In a February 2023 speech, Vladimir Putin declared that Russia is “locked in an existential battle with the West.” This alleged struggle falls along a perceived East/West dichotomy, which has long proven extremely useful in the service of Russian nationalist and imperial ideologies. The distinction to which Putin alludes derives force from the assumption that “the West” is structured differently than “the East.” In this binary, the patterns of Western structures undermine the very existence of life in the East, which justifies forceful intervention against anything perceived as threatening the system he values.

“We want to develop methodologies for transnational infrastructure studies capable of thinking beyond East/West binaries.”
Co-directors of the Center for Critical Infrastructure Studies

While Western commentators have established that Putin’s propagandistic rhetoric is generally self-serving, dangerous, and cannot be taken at face value, the persistent functionality of the East/West dichotomy in the Kremlin’s ideological repertoire is not just an “Eastern” phenomenon. The Putin quote above is just one example of a broader buy-in to a perceived East/West dichotomy that has informed political, social, economic, and cultural development and organisation across the discourse in the global north for centuries. In other words, Western commentators might reject Putin’s claims as bad ideology, but the West, too, belabours a distinction that actively casts “the East” if not outright as different in a way that threatens the existence of “the West,” then at least as a dubious space of difference that must be contained. Such assumptions foreclose any opportunity for the expression of solidarities or collaborations that might lead toward a less divided future.

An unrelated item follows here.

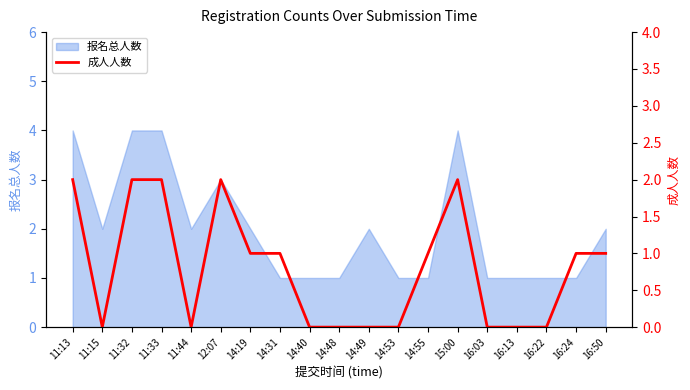

The value of 报名总人数 at 11:33 is 4. True or false?

True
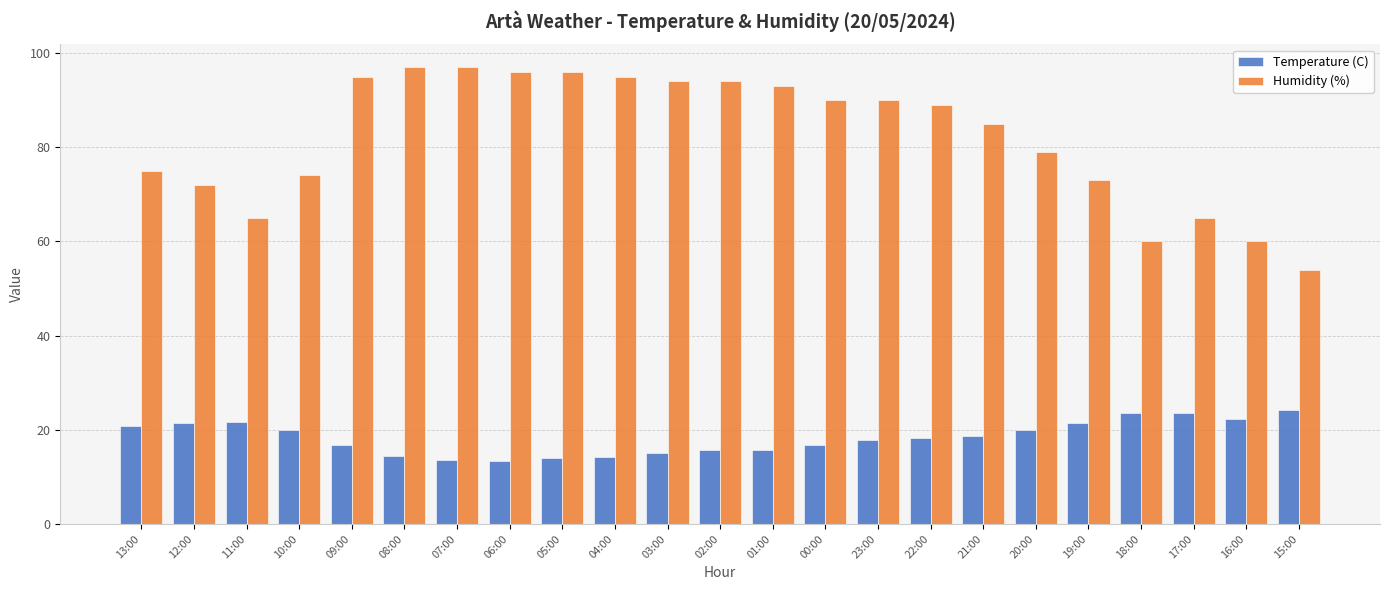

What are all the series names shown in the legend?

Temperature (C), Humidity (%)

The Jean Monnet Center at UBC will be housed inside the Centre for European Studies and will examine the processes and structures that enable this false dichotomy. In particular, we are interested in Critical Infrastructure Studies as a framework for understanding the interconnections that underpin the development of East/West aligned ideologies. In our assessment, such a framework has to be refined from existing scholarship on CIS, which has focused on regional or national contexts. We want to work with scholars at UBC and internationally to develop interdisciplinary methodologies for transnational infrastructure studies capable of thinking beyond East/West binaries.

Can you share some of the projects or initiatives the Center will launch in its first year?

There are three major areas of programming:.

  1. Research funding for Center members: The Center will support through grants and in kind support the research by members of the Center, which include UBC graduate students and faculty working in and across the humanities and social sciences with a vested interest in some area of European Studies relevant to the theme of the project. Research mobility grants will fund UBC scholarship with international partners.
  2. Programming: We will host a UBC speaker series to showcase UBC research aligned with the theme of the center, an international speaker series, professional development sessions for Center members, and roundtables featuring local policymakers and diplomats representing the EU in Canada. Some of these initiatives will be tied to the Center podcast, which we hope to launch next year.
  3. Preliminary work toward the reestablishment of the MA in European Studies: We seek to bring scholars and graduate students together interested in European Studies. The collective efforts of the core research members will be an invaluable resource as we try to pave the path toward reviving what used to be a thriving graduate program bringing humanities and social science scholarship to bear on graduate education in European Studies at UBC.

Looking ahead, what impact do you hope the Center will have—at UBC, in Canada, and internationally?

We hope the Center will first and foremost support UBC graduate students and faculty in advancing their scholarship and teaching in the area of European Studies. Second, we hope to facilitate the development of new methodologies that will help scholars and policymakers alike avoid binarization in their discussion of European topics. Ultimately, we seek to establish UBC as a major centre for interdisciplinary and transnational European Studies.